Given the facts listed just above, it appears to this author that Blackberry has positioned itself to the anti-Apple, anti-Android iPhone/Galaxy.  Sounds like a losing strategy both to me and the folks around the office here who were hoping for something so much more.  Given the convergence of tablets and smartphones and the fact that Blackberry has nothing like that in the works, I would not be too sanguine on their prospects.  Investors sure aren't - before the Blackberry 10 announcement, RIM's stock was trading above $18/share.  In just four days it's back down to around $13/share.
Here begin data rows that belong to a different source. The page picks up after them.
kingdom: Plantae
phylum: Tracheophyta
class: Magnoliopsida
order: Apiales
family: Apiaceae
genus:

On another note, Apple just announced both record sales numbers for iPhones and record profits for the company as a whole.  Why then did the Apple stock drop more than $100/share (!!!) directly afterwards?  There are surprising correlations, in my opinion, to Blackberry.  Unlike RIM who actually failed to impress, people are much more concerned about what Apple can do to impress in the future, especially with the iPhone.  Since 2010 Apple has trickled out various perks on each version of the iPhone including better cameras, faster processors, a cooler iOS (ahem), a bigger screen, and FINALLY access to the LTE/4G network.  The huge question for Apple, given the expectations upon it each quarter, is what it can do next.  More memory, faster processors, and different form factors aren't going to cut it this time.

Blackberry is getting pummeled and will probably fade away because they failed to do much other than copy technology from its competition circa 2011.  Apple is getting punished because nobody has a good idea of what they can or will do in order to "wow" consumers.  Will it go in an entirely new direction with an iPhone 6 or serve up another disappointing "S" version of the iPhone 5?  Because of Blackberry's stumble, if Apple boxes out correctly (another basketball term) it will be in a prime position to rebound with authority.